→ **Data shown**
------------------------------------------------------------
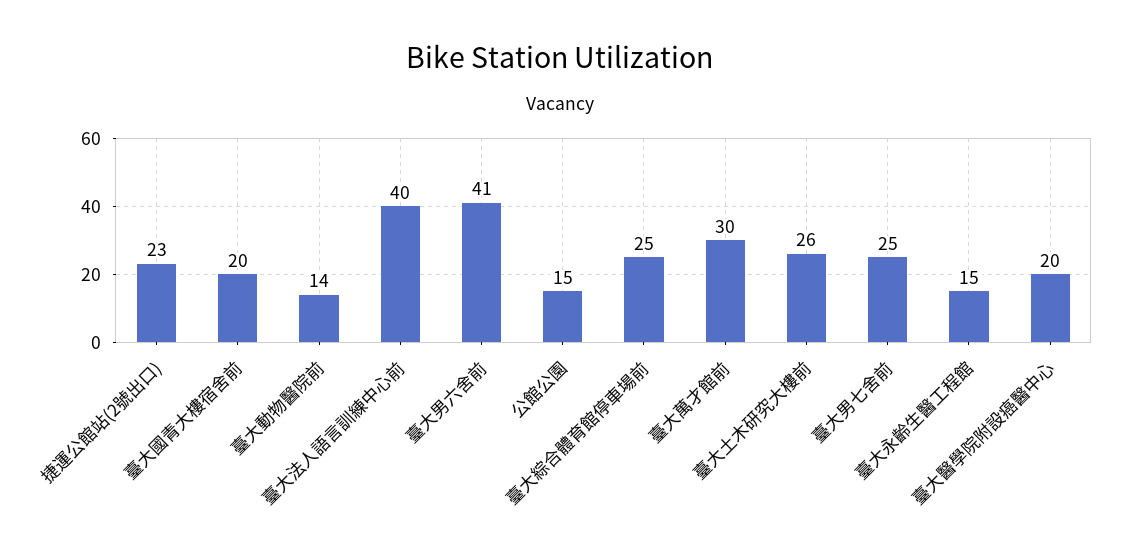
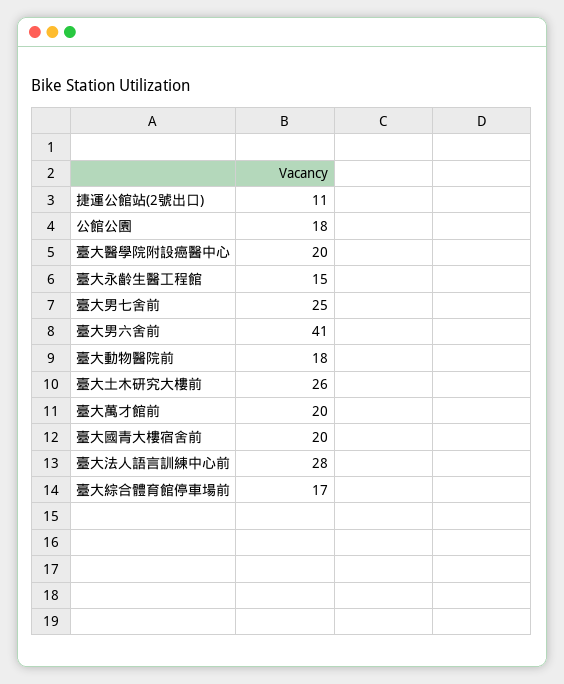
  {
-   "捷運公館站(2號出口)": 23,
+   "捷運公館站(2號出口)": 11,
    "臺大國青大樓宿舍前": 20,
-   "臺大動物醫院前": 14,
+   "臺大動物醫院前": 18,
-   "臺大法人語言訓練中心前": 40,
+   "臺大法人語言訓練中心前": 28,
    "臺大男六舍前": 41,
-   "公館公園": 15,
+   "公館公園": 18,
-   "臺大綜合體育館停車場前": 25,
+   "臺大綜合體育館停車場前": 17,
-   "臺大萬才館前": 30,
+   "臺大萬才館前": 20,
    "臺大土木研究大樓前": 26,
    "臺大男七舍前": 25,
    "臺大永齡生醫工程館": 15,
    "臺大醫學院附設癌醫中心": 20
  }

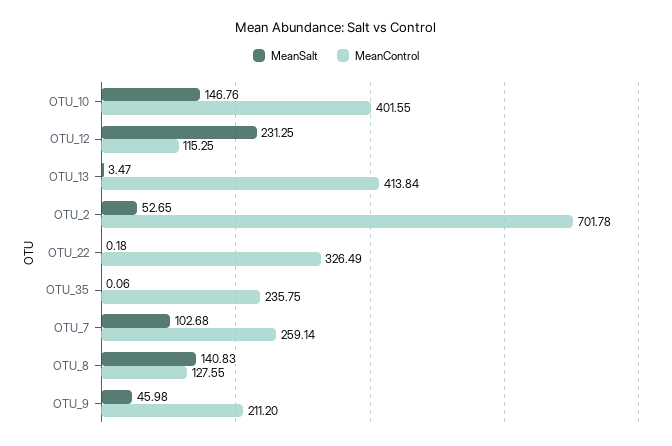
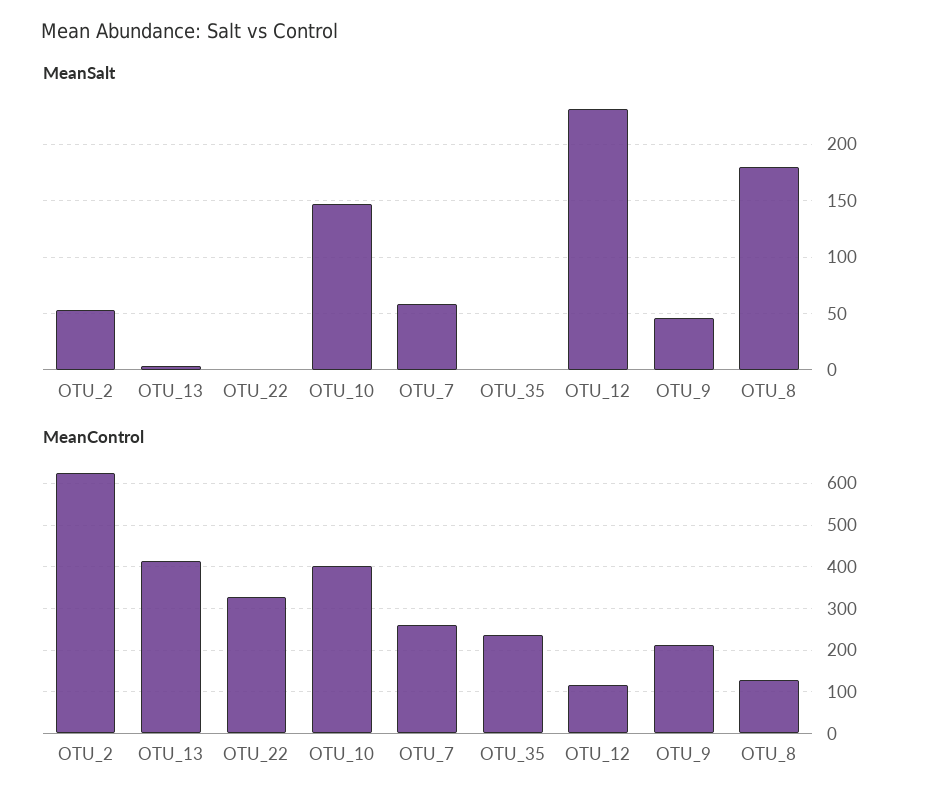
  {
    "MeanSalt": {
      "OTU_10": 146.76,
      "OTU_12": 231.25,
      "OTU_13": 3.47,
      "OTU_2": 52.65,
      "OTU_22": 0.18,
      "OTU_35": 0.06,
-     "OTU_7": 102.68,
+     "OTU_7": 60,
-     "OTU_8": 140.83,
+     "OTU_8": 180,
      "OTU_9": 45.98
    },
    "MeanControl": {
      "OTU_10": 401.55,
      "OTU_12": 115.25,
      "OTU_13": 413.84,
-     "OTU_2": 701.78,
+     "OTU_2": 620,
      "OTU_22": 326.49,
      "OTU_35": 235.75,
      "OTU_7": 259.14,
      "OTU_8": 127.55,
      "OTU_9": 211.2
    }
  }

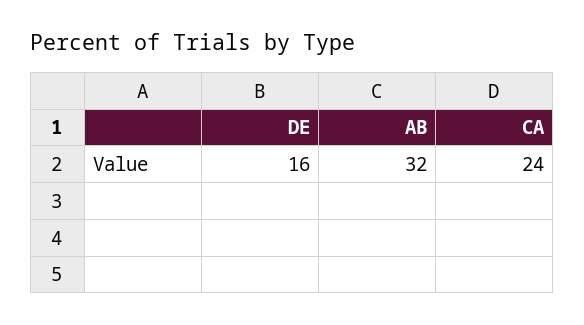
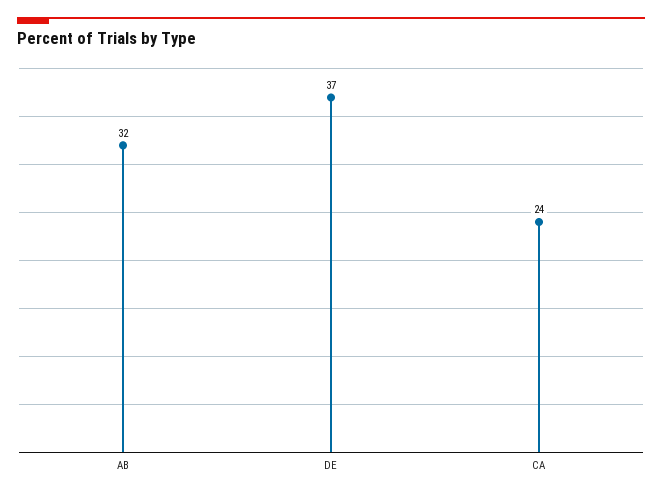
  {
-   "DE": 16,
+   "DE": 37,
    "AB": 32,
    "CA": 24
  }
------------------------------------------------------------
Reproduce every line above as written, skipping pictures.

  {
-   "捷運公館站(2號出口)": 23,
+   "捷運公館站(2號出口)": 11,
    "臺大國青大樓宿舍前": 20,
-   "臺大動物醫院前": 14,
+   "臺大動物醫院前": 18,
-   "臺大法人語言訓練中心前": 40,
+   "臺大法人語言訓練中心前": 28,
    "臺大男六舍前": 41,
-   "公館公園": 15,
+   "公館公園": 18,
-   "臺大綜合體育館停車場前": 25,
+   "臺大綜合體育館停車場前": 17,
-   "臺大萬才館前": 30,
+   "臺大萬才館前": 20,
    "臺大土木研究大樓前": 26,
    "臺大男七舍前": 25,
    "臺大永齡生醫工程館": 15,
    "臺大醫學院附設癌醫中心": 20
  }

  {
    "MeanSalt": {
      "OTU_10": 146.76,
      "OTU_12": 231.25,
      "OTU_13": 3.47,
      "OTU_2": 52.65,
      "OTU_22": 0.18,
      "OTU_35": 0.06,
-     "OTU_7": 102.68,
+     "OTU_7": 60,
-     "OTU_8": 140.83,
+     "OTU_8": 180,
      "OTU_9": 45.98
    },
    "MeanControl": {
      "OTU_10": 401.55,
      "OTU_12": 115.25,
      "OTU_13": 413.84,
-     "OTU_2": 701.78,
+     "OTU_2": 620,
      "OTU_22": 326.49,
      "OTU_35": 235.75,
      "OTU_7": 259.14,
      "OTU_8": 127.55,
      "OTU_9": 211.2
    }
  }

  {
-   "DE": 16,
+   "DE": 37,
    "AB": 32,
    "CA": 24
  }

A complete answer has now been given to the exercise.